Financial impact of quality emergency care: national perspective
Thursday, 17 August 2023
Mapped to the Johari Window of the known and the unknown, as illustrated below in Figure 1, emergency care (EC) remains firmly entrenched in a blind spot in Bangladesh. There have been many studies on the impact of the introduction of emergency care in low-and middle-income nations, but policymakers remained oblivious of the need. The World Health Organisation (WHO) has recognised this fact and realises that countries that have not established an EC Framework will fail to meet the Sustainable Development Goals (SDGs) in several criteria as set out by the United Nations Conference on Sustainable Development in 2012.
To this end, the WHO developed an Emergency Care Framework and also introduced a mandate in the 72nd World Health Assembly, held in 2019, for establishing EC systems as a major component of universal health coverage.
This is very important for Bangladesh and the evidence is plain to see. In the 1960s the under-5 mortality rate in Bangladesh was 247 per 1,000, and this dropped to 127 in 1992. With improved nutrition, vaccination programmes and other national health campaigns, the current rate is now down to 22 per 1,000. A drop of over 90 per cent in just over 60 years is remarkable, but it is unlikely that we will attain the lowest rate of 2.0 per 1,000 without introducing emergency care services for sepsis, drownings, road-traffic collisions and other types of trauma.
The lack of Emergency Medicine services will similarly be felt across targets like maternal and infant mortality, mortality from non-communicable diseases, road-traffic deaths and suicide rates, to name but a few.
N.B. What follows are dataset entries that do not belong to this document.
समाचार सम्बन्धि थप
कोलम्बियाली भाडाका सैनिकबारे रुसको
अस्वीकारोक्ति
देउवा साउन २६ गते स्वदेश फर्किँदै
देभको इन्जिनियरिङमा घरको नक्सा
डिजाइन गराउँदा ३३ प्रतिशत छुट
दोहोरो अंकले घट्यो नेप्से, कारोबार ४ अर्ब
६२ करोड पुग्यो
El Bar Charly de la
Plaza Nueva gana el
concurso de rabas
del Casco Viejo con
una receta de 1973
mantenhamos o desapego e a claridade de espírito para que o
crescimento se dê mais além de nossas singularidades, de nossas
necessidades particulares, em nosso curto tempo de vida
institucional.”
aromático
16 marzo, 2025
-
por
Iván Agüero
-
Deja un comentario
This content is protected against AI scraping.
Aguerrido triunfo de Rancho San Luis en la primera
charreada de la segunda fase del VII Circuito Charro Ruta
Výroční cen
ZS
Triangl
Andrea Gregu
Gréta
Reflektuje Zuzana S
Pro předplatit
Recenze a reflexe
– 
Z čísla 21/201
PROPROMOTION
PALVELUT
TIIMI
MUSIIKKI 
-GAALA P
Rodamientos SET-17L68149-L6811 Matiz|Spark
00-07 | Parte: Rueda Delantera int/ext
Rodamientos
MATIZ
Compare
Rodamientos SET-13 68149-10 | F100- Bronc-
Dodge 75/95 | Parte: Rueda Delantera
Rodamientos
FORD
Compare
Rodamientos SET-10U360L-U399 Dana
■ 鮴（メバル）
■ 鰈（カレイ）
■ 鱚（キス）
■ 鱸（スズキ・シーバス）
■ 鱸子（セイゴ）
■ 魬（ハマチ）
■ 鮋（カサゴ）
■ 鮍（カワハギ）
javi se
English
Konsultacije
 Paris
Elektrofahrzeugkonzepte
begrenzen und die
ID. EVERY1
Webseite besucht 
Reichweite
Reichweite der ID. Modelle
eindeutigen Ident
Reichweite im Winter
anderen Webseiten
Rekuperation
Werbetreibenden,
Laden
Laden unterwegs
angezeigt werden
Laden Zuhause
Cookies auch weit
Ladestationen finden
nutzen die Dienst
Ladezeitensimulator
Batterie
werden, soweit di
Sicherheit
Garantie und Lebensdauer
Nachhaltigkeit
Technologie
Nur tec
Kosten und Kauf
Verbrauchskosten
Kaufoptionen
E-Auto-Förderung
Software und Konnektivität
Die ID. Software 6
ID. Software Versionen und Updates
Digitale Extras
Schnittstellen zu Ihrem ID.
Leaving aside the social implications, the financial burden of such avoidable deaths is indeed immense.
Disability-adjusted life year (DALY) has been used as a time-based measure of the overall burden of disease, predominantly in low- to middle-income nations. It combines the years of life lost (YLL) due to premature mortality and years of life lost due to time lived in states of less-than-full health or in disability (YLD). This statistic works well with EC as it not only accounts for the death from emergency presentations but also the disabilities sustained due to sub-optimal care for presentations that are deemed time-critical.
Although no in-depth study has been conducted on the effects of emergency care in Bangladesh, gross data relating to DALY is available. The current crude death rate is 5.8 per 1.000 of the population, but this will include deaths upon which emergency care would have no impact. A 2010 estimate of people living with disability in Bangladesh puts the figures at 9.0 per cent of the entire population. And 27 per cent of these disabilities are physical, which may correlate to the failures of emergency care. The study recognised genetics, birth complications, maternal malnutrition, child malnutrition, incidences of particular diseases, lack of awareness, lack of early detection, lack of access to proper treatment, and poverty as causes of disability. Altogether, the economic impact of disability on Bangladesh was 1.74 per cent of its GDP.
Global studies estimate that the cost to avert a DALY in countries with medium Human Development Indices (Bangladesh has an HDI value of 0.661, ranking it at 129 out of 191 countries) is between USD 997 and USD 36,091 which stood at 0.67 per cent of GDP per capita on average. In low-HDI countries, this drops down to 0.34 per cent of the GDP, valued between USD 109 and USD 3507. It can thus be surmised that any intervention to avert a DALY that costs below 0.67 per cent of the GDP could be considered cost-effective.
Cost-effectiveness of a comprehensive rural acute care facility in Bangladesh was assessed by McCord et al in 2003, and the cost to avert one DALY was found to be USD 15. The acute care seen in this facility ranged from trauma, infectious diseases, acute abdomen and major surgical infections as well as maternal emergencies. These presentations align directly with standard emergency-care management. With the current per-capita GDP of Bangladesh being estimated at USD 2,847, the intervention at this facility to avert a DALY lies at 0.53 per cent.
Although the math is not exact, the evidence weighs in heavily. A failure to invest in an effective Emergency Care framework for Bangladesh immediately will not only cost us our SDG targets of 2030 but also will deprive the nation of the much-needed economic growth it needs to sustain the current plans of modernisation.
The writer is a specialist in international emergency medical care, working with the ZABS Foundation in Bangladesh and Doctors Worldwide in the UK. He is also a consultant in emergency medicine in the NHS, based in London.